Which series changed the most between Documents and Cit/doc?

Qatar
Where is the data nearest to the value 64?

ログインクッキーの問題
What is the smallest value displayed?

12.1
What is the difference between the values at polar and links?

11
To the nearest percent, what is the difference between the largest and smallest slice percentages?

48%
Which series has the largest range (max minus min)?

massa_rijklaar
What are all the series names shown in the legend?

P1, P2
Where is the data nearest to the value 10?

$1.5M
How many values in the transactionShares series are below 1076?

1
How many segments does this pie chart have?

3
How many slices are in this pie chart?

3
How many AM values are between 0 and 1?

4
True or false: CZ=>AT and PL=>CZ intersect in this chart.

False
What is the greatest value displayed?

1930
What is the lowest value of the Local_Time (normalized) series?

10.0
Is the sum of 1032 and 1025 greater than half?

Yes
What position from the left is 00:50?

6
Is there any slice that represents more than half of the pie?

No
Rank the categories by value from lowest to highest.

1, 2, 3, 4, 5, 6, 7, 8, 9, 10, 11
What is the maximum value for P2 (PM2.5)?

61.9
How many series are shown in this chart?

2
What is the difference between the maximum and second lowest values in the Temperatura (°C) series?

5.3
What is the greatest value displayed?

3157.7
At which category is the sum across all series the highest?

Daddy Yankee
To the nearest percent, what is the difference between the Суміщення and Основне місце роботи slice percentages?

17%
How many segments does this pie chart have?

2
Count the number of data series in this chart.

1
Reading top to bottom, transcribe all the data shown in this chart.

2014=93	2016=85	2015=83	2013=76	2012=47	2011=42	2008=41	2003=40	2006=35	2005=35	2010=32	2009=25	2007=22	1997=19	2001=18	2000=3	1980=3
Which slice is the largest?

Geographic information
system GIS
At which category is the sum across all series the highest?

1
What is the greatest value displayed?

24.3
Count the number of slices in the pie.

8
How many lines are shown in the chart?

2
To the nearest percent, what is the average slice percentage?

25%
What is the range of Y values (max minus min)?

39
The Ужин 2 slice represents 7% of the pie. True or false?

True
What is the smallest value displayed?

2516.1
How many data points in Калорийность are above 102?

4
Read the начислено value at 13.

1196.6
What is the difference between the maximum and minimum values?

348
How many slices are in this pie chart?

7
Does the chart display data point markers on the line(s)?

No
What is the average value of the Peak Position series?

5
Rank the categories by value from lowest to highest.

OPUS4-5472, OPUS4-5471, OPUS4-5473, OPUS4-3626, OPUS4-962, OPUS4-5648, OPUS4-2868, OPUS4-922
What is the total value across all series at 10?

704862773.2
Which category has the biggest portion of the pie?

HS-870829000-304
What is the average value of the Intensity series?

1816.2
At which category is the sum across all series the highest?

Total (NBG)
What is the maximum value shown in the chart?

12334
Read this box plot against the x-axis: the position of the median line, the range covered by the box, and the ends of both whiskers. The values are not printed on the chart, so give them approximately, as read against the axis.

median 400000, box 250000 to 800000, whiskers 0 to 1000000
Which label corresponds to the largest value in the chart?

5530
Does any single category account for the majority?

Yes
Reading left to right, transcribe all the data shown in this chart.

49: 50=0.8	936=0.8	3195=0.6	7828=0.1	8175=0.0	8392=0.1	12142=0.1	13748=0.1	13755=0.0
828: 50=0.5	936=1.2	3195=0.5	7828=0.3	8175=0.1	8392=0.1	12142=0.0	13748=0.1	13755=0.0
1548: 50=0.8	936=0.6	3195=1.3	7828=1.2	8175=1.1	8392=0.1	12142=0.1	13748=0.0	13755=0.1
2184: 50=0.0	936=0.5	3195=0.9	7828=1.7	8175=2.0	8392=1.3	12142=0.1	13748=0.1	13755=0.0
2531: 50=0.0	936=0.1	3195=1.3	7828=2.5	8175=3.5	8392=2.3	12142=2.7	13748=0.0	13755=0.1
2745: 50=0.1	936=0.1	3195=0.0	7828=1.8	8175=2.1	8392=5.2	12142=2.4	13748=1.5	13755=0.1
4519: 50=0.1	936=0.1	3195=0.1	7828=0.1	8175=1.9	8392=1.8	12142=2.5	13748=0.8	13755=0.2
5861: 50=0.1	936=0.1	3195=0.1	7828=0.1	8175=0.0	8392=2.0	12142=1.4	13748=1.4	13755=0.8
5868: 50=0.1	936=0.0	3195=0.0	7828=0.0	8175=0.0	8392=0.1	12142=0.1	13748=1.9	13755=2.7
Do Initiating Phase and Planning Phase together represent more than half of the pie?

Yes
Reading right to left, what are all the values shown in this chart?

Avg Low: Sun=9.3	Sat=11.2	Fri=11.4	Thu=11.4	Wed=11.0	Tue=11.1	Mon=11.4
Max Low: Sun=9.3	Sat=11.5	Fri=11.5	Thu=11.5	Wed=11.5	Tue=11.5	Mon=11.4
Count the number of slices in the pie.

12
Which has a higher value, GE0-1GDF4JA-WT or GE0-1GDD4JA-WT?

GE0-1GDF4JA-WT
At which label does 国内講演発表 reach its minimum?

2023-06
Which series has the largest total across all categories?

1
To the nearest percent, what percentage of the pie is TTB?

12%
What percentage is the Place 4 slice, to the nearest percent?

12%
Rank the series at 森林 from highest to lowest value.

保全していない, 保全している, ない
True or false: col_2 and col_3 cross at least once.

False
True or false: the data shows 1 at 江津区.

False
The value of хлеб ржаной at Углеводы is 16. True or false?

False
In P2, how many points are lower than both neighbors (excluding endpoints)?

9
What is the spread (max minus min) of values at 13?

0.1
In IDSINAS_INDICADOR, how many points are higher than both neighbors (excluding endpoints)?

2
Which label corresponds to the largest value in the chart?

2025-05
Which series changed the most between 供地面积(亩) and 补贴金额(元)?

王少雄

+===+

= EXERCISE DESCRIPTION =
Rewrite all of the material above, replacing every occurrence of "greatest value displayed" with "highest value shown" and leaving everything else unchanged.

= EXERCISE SOLUTION =
Which series changed the most between Documents and Cit/doc?

Qatar
Where is the data nearest to the value 64?

ログインクッキーの問題
What is the smallest value displayed?

12.1
What is the difference between the values at polar and links?

11
To the nearest percent, what is the difference between the largest and smallest slice percentages?

48%
Which series has the largest range (max minus min)?

massa_rijklaar
What are all the series names shown in the legend?

P1, P2
Where is the data nearest to the value 10?

$1.5M
How many values in the transactionShares series are below 1076?

1
How many segments does this pie chart have?

3
How many slices are in this pie chart?

3
How many AM values are between 0 and 1?

4
True or false: CZ=>AT and PL=>CZ intersect in this chart.

False
What is the highest value shown?

1930
What is the lowest value of the Local_Time (normalized) series?

10.0
Is the sum of 1032 and 1025 greater than half?

Yes
What position from the left is 00:50?

6
Is there any slice that represents more than half of the pie?

No
Rank the categories by value from lowest to highest.

1, 2, 3, 4, 5, 6, 7, 8, 9, 10, 11
What is the maximum value for P2 (PM2.5)?

61.9
How many series are shown in this chart?

2
What is the difference between the maximum and second lowest values in the Temperatura (°C) series?

5.3
What is the highest value shown?

3157.7
At which category is the sum across all series the highest?

Daddy Yankee
To the nearest percent, what is the difference between the Суміщення and Основне місце роботи slice percentages?

17%
How many segments does this pie chart have?

2
Count the number of data series in this chart.

1
Reading top to bottom, transcribe all the data shown in this chart.

2014=93	2016=85	2015=83	2013=76	2012=47	2011=42	2008=41	2003=40	2006=35	2005=35	2010=32	2009=25	2007=22	1997=19	2001=18	2000=3	1980=3
Which slice is the largest?

Geographic information
system GIS
At which category is the sum across all series the highest?

1
What is the highest value shown?

24.3
Count the number of slices in the pie.

8
How many lines are shown in the chart?

2
To the nearest percent, what is the average slice percentage?

25%
What is the range of Y values (max minus min)?

39
The Ужин 2 slice represents 7% of the pie. True or false?

True
What is the smallest value displayed?

2516.1
How many data points in Калорийность are above 102?

4
Read the начислено value at 13.

1196.6
What is the difference between the maximum and minimum values?

348
How many slices are in this pie chart?

7
Does the chart display data point markers on the line(s)?

No
What is the average value of the Peak Position series?

5
Rank the categories by value from lowest to highest.

OPUS4-5472, OPUS4-5471, OPUS4-5473, OPUS4-3626, OPUS4-962, OPUS4-5648, OPUS4-2868, OPUS4-922
What is the total value across all series at 10?

704862773.2
Which category has the biggest portion of the pie?

HS-870829000-304
What is the average value of the Intensity series?

1816.2
At which category is the sum across all series the highest?

Total (NBG)
What is the maximum value shown in the chart?

12334
Read this box plot against the x-axis: the position of the median line, the range covered by the box, and the ends of both whiskers. The values are not printed on the chart, so give them approximately, as read against the axis.

median 400000, box 250000 to 800000, whiskers 0 to 1000000
Which label corresponds to the largest value in the chart?

5530
Does any single category account for the majority?

Yes
Reading left to right, transcribe all the data shown in this chart.

49: 50=0.8	936=0.8	3195=0.6	7828=0.1	8175=0.0	8392=0.1	12142=0.1	13748=0.1	13755=0.0
828: 50=0.5	936=1.2	3195=0.5	7828=0.3	8175=0.1	8392=0.1	12142=0.0	13748=0.1	13755=0.0
1548: 50=0.8	936=0.6	3195=1.3	7828=1.2	8175=1.1	8392=0.1	12142=0.1	13748=0.0	13755=0.1
2184: 50=0.0	936=0.5	3195=0.9	7828=1.7	8175=2.0	8392=1.3	12142=0.1	13748=0.1	13755=0.0
2531: 50=0.0	936=0.1	3195=1.3	7828=2.5	8175=3.5	8392=2.3	12142=2.7	13748=0.0	13755=0.1
2745: 50=0.1	936=0.1	3195=0.0	7828=1.8	8175=2.1	8392=5.2	12142=2.4	13748=1.5	13755=0.1
4519: 50=0.1	936=0.1	3195=0.1	7828=0.1	8175=1.9	8392=1.8	12142=2.5	13748=0.8	13755=0.2
5861: 50=0.1	936=0.1	3195=0.1	7828=0.1	8175=0.0	8392=2.0	12142=1.4	13748=1.4	13755=0.8
5868: 50=0.1	936=0.0	3195=0.0	7828=0.0	8175=0.0	8392=0.1	12142=0.1	13748=1.9	13755=2.7
Do Initiating Phase and Planning Phase together represent more than half of the pie?

Yes
Reading right to left, what are all the values shown in this chart?

Avg Low: Sun=9.3	Sat=11.2	Fri=11.4	Thu=11.4	Wed=11.0	Tue=11.1	Mon=11.4
Max Low: Sun=9.3	Sat=11.5	Fri=11.5	Thu=11.5	Wed=11.5	Tue=11.5	Mon=11.4
Count the number of slices in the pie.

12
Which has a higher value, GE0-1GDF4JA-WT or GE0-1GDD4JA-WT?

GE0-1GDF4JA-WT
At which label does 国内講演発表 reach its minimum?

2023-06
Which series has the largest total across all categories?

1
To the nearest percent, what percentage of the pie is TTB?

12%
What percentage is the Place 4 slice, to the nearest percent?

12%
Rank the series at 森林 from highest to lowest value.

保全していない, 保全している, ない
True or false: col_2 and col_3 cross at least once.

False
True or false: the data shows 1 at 江津区.

False
The value of хлеб ржаной at Углеводы is 16. True or false?

False
In P2, how many points are lower than both neighbors (excluding endpoints)?

9
What is the spread (max minus min) of values at 13?

0.1
In IDSINAS_INDICADOR, how many points are higher than both neighbors (excluding endpoints)?

2
Which label corresponds to the largest value in the chart?

2025-05
Which series changed the most between 供地面积(亩) and 补贴金额(元)?

王少雄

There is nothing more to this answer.